The Israelites had adopted an easy religion that had provided them with just enough, in their eyes, to insure themselves of an eternal future in heaven. They practiced this easy religion without it much affecting what they wanted to do with their lives in the world. At the slight cost of a little outward expression, their religion, which never challenged their hearts and minds, only served to encourage their motivation for self-satisfaction. In the midst of this complacent environment comes Amos, with the second ‘oracle of woe,’ “Woe to those who are at ease in Zion.”
Complacency and laziness are a deadly combination for both individuals as well as communities. We’ve already seen in chapter 5 how Amos exposed the false security in Israel resulting from her religious practices. In chapter 6 we again see Israel as a community with a false sense of security based upon her military success (vs. 1-2) and material prosperity (vs. 4-7). Their religion did not arise from ‘who God is,’ nor did it take into account ‘who man is,’ but they lived solely by the principle of self-satisfaction, self-fulfillment and success. Their walk was one of self-indulgence, laziness, frivolity, and excessive personal vanity. They sought to escape reality by way of an unreasonable admiration for entertainment. In their pursuit of gratification, they are not grieved, nor is there any concern for the desperate spiritual condition of their brothers. Like Joseph’s brothers, they ‘eat their bread,’ while their brother languishes in prison. Just like the people in the Titanic, they were having a great time … until their ship hit the iceberg.

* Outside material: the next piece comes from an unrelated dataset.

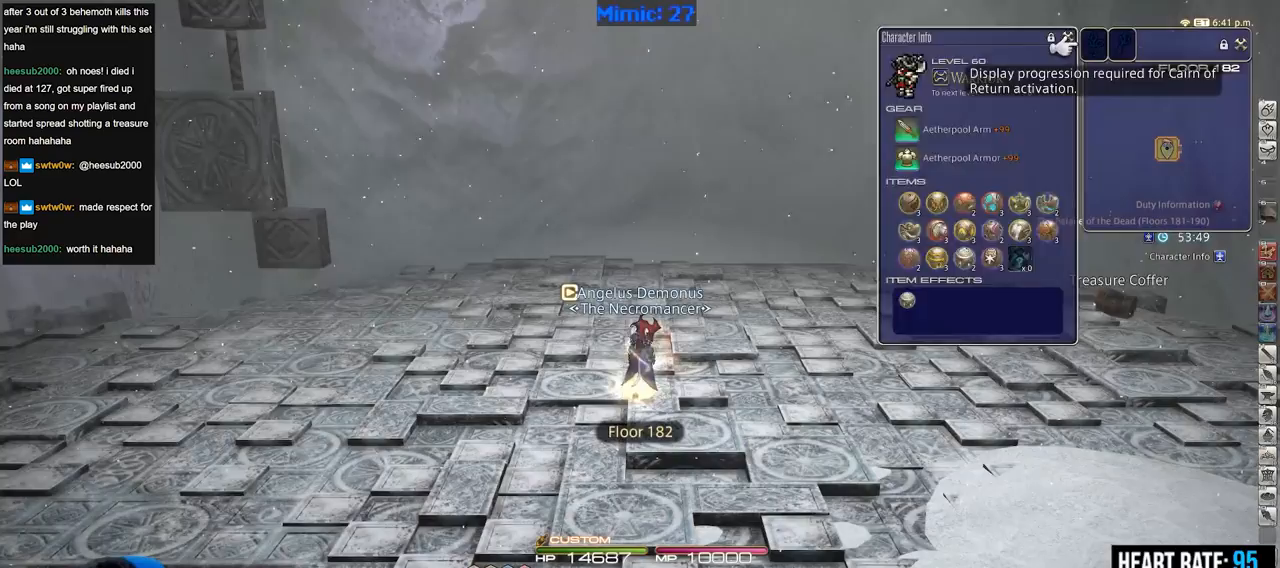
Gameplay with keyboard; each line is a JSON object with the keys held at the frame after it. "events" lists presses ("down") and releases ("up") of ".", "/", "0", "1", "2", "3", "4", "5", "6", "7", "8", "9", "a", "alt_l", "b", "backslash", "backspace", "c", "caps_lock", "comma", "ctrl_l", "ctrl_r", "d", "down", "e", "equals", "escape", "f", "f1", "f10", "f11", "f12", "f2", "f3", "f4", "f5", "f6", "f7", "f8", "f9", "g", "h", "i", "j", "k", "l", "lbracket", "left", "m", "minus", "n", "o", "p", "q", "quote", "r", "rbracket", "return", "right", "s", "semicolon", "shift_l", "shift_r", "space", "super", "t", "tab", "tilde", "u", "up", "v", "w", "x", "y" and "z" between this image and that frame as [ms after this image, input, new state], when the widget could be followed in between. No other keys are recorded. Mouse input is not recorded. Not read: alt_r.
{"keys": [], "events": [[100, "c", "down"], [234, "c", "up"]]}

Optimism and positivism is a good thing, but too much of it creates a living illusion. Many people are content to live a life outside of reality, and they like their preachers to be ‘encouragers’ of their self-love. The last thing that a complacent community wants is a preacher like Amos to wake them from their dream. In 1861, Charles Spurgeon preached from this text in a sermon entitled, “Scourge for Slumbering Souls.” In this sermon Spurgeon sought to awaken the complacent people of the church by calling out six types of Christians – which he named Presumptuous, Procrastinator, Sin-lover, Love-self, Careless, and Crossless. Presumptuous lives at ease in his own self-righteousness. Procrastinator puts important matters of his own spirituality on the back-burner in order to taste worldly pleasures today. Sin-lover is the one who loves his sin too much to repent in this life. Love-self cares not for Christ or His church, but only for his personal success. Careless is a giddy, light-hearted, frothy soul with superficial convictions. And lastly Crossless is one who believes he can be a disciple without bearing a cross. Look at these five categories of people; can you identify any of these attitudes in your life?
A Christian man is seldom long at ease
When one trouble’s gone another doth him seize
John Bunyon
Read the story of the rich fool in Luke 12:13-21. What was the basis of this man’s security? How does this relate to Israel’s complacency? Read Revelation 3:14-22, how do the sins of the church at Laodicea compare to the sins of Israel 28 centuries ago? Can you identify the same sins in today’s church?